*TRY IT:*
Copy all the entries below exactly, but not the pictures.
○ ○ ○ ○ ○
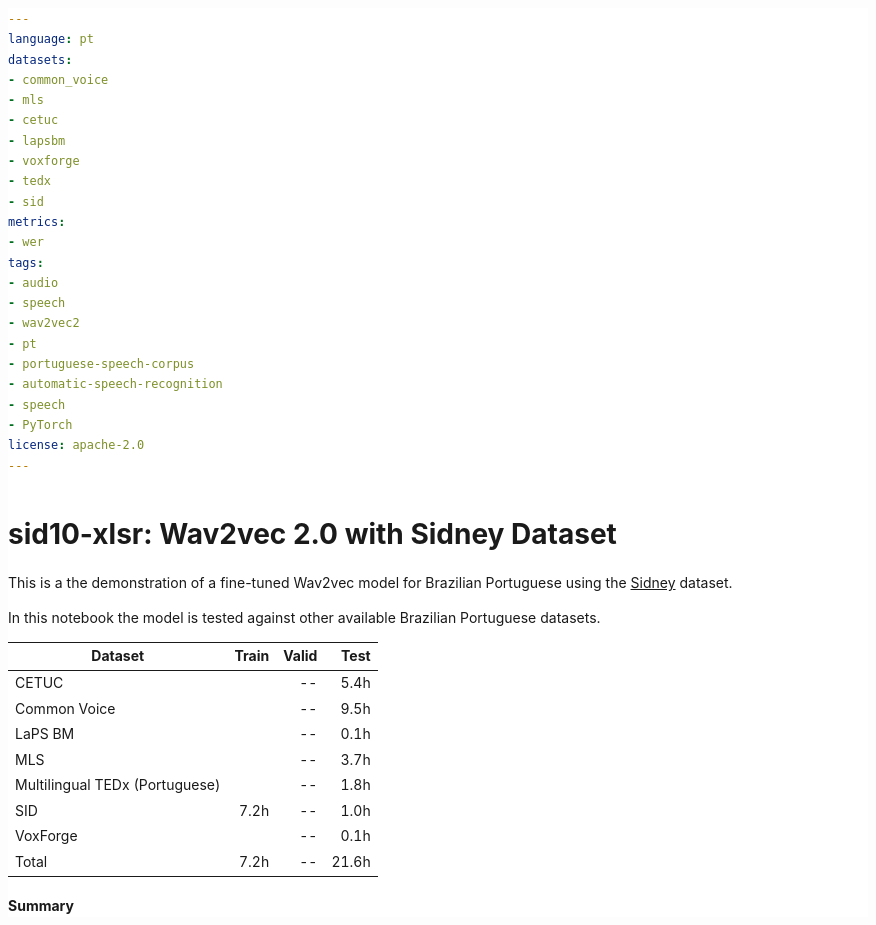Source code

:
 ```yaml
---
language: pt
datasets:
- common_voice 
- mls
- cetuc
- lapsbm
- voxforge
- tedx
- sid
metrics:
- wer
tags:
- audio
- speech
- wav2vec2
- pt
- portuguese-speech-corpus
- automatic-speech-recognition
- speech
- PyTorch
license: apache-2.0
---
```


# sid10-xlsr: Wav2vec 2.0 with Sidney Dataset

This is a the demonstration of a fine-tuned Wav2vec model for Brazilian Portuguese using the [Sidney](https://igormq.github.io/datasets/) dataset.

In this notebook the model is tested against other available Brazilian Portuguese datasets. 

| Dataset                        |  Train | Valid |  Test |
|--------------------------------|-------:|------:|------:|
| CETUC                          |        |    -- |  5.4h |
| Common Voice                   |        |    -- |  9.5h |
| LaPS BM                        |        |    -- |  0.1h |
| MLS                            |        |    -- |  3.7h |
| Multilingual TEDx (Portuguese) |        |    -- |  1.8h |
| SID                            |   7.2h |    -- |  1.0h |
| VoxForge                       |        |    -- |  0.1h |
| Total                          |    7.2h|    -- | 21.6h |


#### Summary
○ ○ ○ ○ ○
*WRITTEN ANSWER:*
Source code

:
 ```yaml
---
language: pt
datasets:
- common_voice 
- mls
- cetuc
- lapsbm
- voxforge
- tedx
- sid
metrics:
- wer
tags:
- audio
- speech
- wav2vec2
- pt
- portuguese-speech-corpus
- automatic-speech-recognition
- speech
- PyTorch
license: apache-2.0
---
```


# sid10-xlsr: Wav2vec 2.0 with Sidney Dataset

This is a the demonstration of a fine-tuned Wav2vec model for Brazilian Portuguese using the [Sidney](https://igormq.github.io/datasets/) dataset.

In this notebook the model is tested against other available Brazilian Portuguese datasets. 

| Dataset                        |  Train | Valid |  Test |
|--------------------------------|-------:|------:|------:|
| CETUC                          |        |    -- |  5.4h |
| Common Voice                   |        |    -- |  9.5h |
| LaPS BM                        |        |    -- |  0.1h |
| MLS                            |        |    -- |  3.7h |
| Multilingual TEDx (Portuguese) |        |    -- |  1.8h |
| SID                            |   7.2h |    -- |  1.0h |
| VoxForge                       |        |    -- |  0.1h |
| Total                          |    7.2h|    -- | 21.6h |


#### Summary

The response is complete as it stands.